THE TASK. Could you set down only the lines from the one including "Issues when running" to the end of the records below, inclusive and exact, leaving pictures out?

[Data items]

Content starts

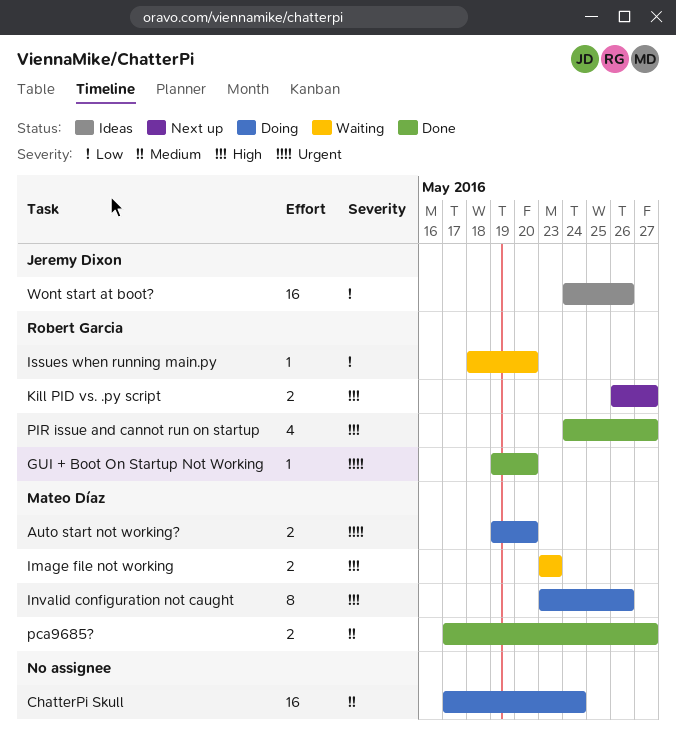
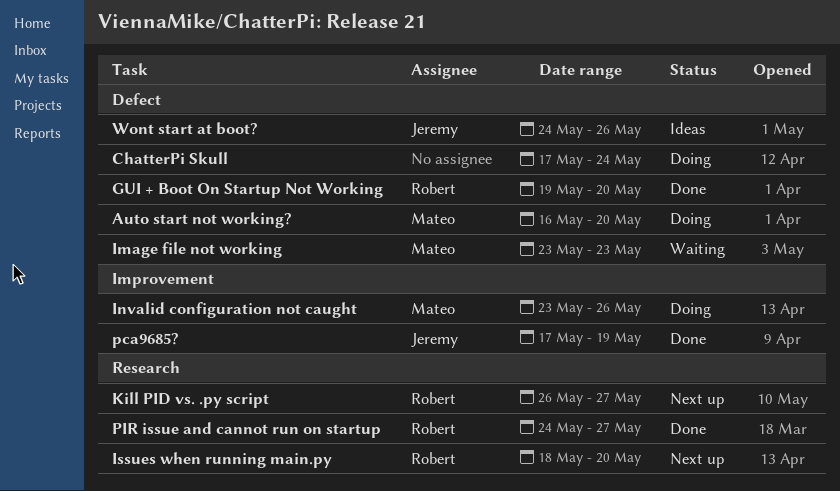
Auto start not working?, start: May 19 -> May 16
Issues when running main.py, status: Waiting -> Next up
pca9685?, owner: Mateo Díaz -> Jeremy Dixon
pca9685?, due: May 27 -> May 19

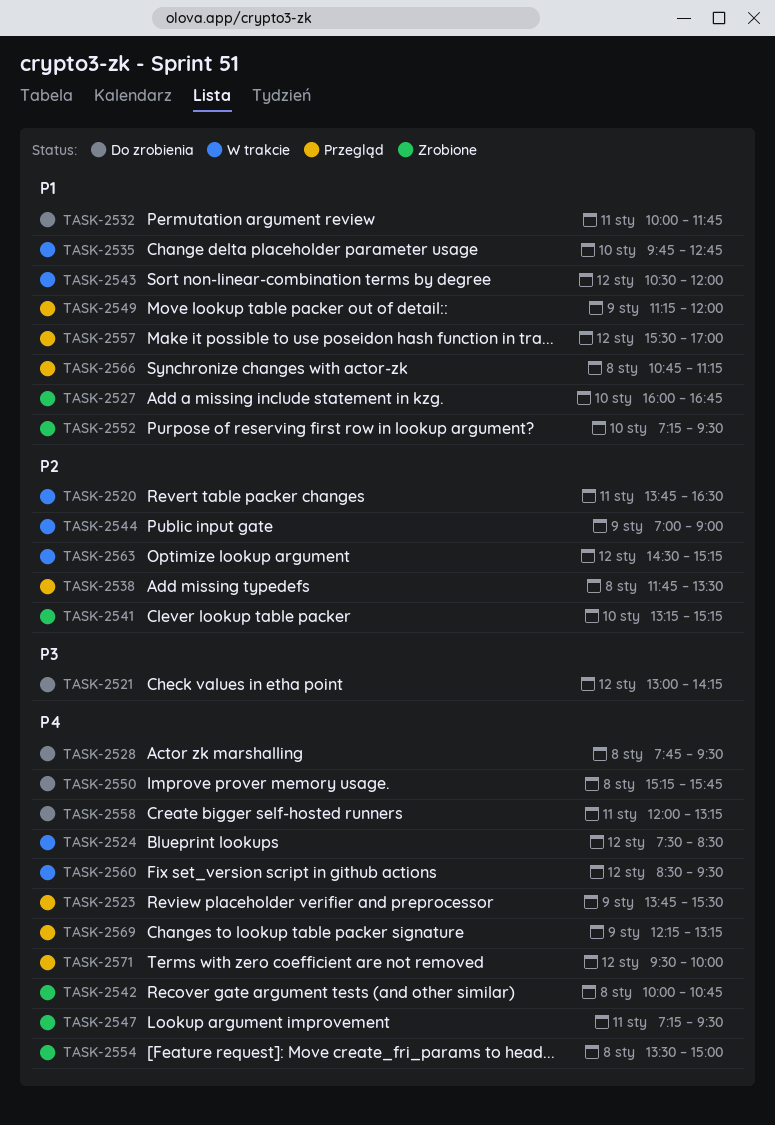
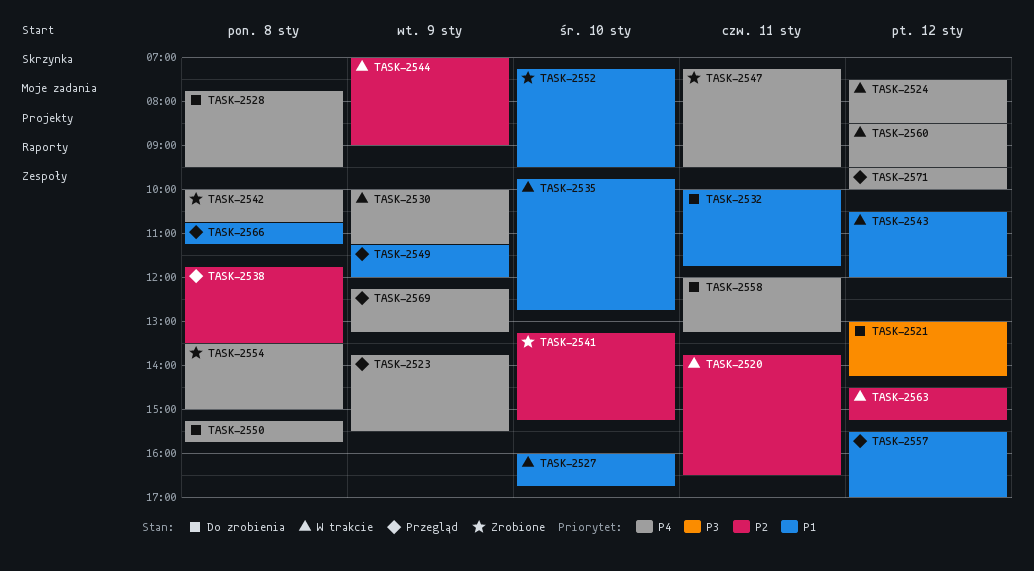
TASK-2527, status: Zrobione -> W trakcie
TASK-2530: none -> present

Content ends

RESULT BELOW.
Issues when running main.py, status: Waiting -> Next up
pca9685?, owner: Mateo Díaz -> Jeremy Dixon
pca9685?, due: May 27 -> May 19

TASK-2527, status: Zrobione -> W trakcie
TASK-2530: none -> present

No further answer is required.